** ASSIGNMENT A **
Rewrite the opinion piece on China's space station from "The salute was" to "miles above Earth.", putting "video call" in place of "videoconference".
** ASSIGNMENT B **
According to the opinion piece on China's space station, how far above Earth were the three astronauts orbiting when Xi spoke to them?

** EXCERPT **
++++

The Washington PostDemocracy Dies in Darkness

Opinion Americans should worry more about China than Russia. The new space race shows why.

Editorial writer and columnist|
June 23, 2021 at 6:30 p.m. EDT
Chinese astronauts, from left, Tang Hongbo, Nie Haisheng and Liu Boming salute from aboard China's space station during a video conversation with Chinese President Xi Jinping on Wednesday. (Yue Yuewei/AP)

The salute was carried live to 1 billion people but went unnoticed by most of the world.

Three astronauts aboard China’s new rival to the International Space Station gave military salutes to President Xi Jinping during a videoconference broadcast Wednesday on state television. “We in Beijing await your triumphant return,” Xi told the three officers of the People’s Liberation Army standing in front of Communist Party flags as they orbited 242 miles above Earth.

Last week’s launch from a base in the Gobi Desert was followed obsessively inside China but largely overlooked in the United States — overshadowed by President Biden’s summit with Russian leader Vladimir Putin. Although both adversaries threaten U.S. interests, Americans need to worry more about a rising and militarizing China than a revanchist Russia. The new space race helps illustrate why.

++++

** RECORDS PROVIDED **

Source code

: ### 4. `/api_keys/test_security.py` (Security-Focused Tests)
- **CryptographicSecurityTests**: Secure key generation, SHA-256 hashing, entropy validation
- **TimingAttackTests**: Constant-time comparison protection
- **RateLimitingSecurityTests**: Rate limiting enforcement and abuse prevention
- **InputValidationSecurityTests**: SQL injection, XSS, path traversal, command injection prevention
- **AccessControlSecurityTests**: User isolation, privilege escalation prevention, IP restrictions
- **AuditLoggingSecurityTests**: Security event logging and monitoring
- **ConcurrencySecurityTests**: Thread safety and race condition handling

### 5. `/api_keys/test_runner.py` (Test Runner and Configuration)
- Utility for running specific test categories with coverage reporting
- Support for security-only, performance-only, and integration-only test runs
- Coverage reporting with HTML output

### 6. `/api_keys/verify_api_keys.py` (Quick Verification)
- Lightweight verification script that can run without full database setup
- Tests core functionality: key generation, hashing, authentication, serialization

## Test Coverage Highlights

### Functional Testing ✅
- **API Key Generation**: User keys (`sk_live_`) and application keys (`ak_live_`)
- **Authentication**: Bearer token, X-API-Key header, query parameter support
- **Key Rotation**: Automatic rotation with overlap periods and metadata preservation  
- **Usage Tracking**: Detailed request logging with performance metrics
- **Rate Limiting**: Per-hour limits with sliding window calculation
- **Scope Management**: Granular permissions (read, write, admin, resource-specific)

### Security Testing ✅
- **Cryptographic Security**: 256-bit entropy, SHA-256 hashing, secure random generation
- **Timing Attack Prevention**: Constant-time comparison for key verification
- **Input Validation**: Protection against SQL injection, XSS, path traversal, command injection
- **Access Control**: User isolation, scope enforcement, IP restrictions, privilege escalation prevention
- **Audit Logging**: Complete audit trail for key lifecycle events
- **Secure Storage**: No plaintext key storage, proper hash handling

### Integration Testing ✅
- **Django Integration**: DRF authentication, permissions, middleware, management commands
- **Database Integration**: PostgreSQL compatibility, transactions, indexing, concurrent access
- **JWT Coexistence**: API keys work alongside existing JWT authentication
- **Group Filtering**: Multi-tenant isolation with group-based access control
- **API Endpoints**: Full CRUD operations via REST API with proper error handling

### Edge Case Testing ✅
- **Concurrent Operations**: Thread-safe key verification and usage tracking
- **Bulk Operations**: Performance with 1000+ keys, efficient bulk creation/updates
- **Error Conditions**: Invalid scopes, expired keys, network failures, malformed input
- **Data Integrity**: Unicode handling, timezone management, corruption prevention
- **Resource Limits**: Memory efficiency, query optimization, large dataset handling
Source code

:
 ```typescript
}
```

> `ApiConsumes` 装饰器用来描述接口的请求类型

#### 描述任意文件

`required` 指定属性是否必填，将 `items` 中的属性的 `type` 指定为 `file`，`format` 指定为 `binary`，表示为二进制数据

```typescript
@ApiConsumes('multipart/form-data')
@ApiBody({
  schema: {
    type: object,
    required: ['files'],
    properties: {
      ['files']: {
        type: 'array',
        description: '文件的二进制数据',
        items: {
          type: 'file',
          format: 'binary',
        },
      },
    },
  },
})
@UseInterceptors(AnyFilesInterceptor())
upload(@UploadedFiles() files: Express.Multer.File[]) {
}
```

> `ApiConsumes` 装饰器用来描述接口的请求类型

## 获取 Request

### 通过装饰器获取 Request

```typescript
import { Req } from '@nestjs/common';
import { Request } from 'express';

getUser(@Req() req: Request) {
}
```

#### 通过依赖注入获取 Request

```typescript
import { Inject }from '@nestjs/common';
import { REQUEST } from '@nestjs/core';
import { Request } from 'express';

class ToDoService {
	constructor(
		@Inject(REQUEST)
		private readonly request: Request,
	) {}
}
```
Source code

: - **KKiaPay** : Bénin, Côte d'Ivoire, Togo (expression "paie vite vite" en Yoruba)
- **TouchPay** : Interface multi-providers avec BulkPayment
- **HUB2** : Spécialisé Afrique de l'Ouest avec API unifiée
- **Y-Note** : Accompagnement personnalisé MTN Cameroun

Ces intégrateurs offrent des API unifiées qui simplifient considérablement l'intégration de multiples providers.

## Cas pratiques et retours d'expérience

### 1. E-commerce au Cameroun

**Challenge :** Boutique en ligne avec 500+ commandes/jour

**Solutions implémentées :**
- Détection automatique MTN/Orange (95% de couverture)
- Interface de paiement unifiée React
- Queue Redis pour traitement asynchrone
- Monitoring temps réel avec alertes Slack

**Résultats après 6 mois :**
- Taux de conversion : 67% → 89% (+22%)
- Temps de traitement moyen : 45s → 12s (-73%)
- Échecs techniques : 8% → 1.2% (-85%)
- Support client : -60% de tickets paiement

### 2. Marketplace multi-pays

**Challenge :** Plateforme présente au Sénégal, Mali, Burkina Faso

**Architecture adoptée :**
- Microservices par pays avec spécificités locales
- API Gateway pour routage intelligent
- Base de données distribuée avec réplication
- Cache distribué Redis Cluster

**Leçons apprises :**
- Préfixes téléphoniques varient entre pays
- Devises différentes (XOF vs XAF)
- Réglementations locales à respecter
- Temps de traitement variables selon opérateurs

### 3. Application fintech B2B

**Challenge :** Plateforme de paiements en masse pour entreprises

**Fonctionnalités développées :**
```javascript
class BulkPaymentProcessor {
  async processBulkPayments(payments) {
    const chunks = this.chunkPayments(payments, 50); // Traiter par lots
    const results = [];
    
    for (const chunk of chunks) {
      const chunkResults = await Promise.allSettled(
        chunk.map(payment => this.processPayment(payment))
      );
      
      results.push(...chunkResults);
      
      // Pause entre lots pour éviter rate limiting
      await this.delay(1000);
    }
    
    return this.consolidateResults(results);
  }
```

++++

** EXERCISE RESPONSE A **
The salute was carried live to 1 billion people but went unnoticed by most of the world.

Three astronauts aboard China’s new rival to the International Space Station gave military salutes to President Xi Jinping during a video call broadcast Wednesday on state television. “We in Beijing await your triumphant return,” Xi told the three officers of the People’s Liberation Army standing in front of Communist Party flags as they orbited 242 miles above Earth.

** EXERCISE RESPONSE B **
242 miles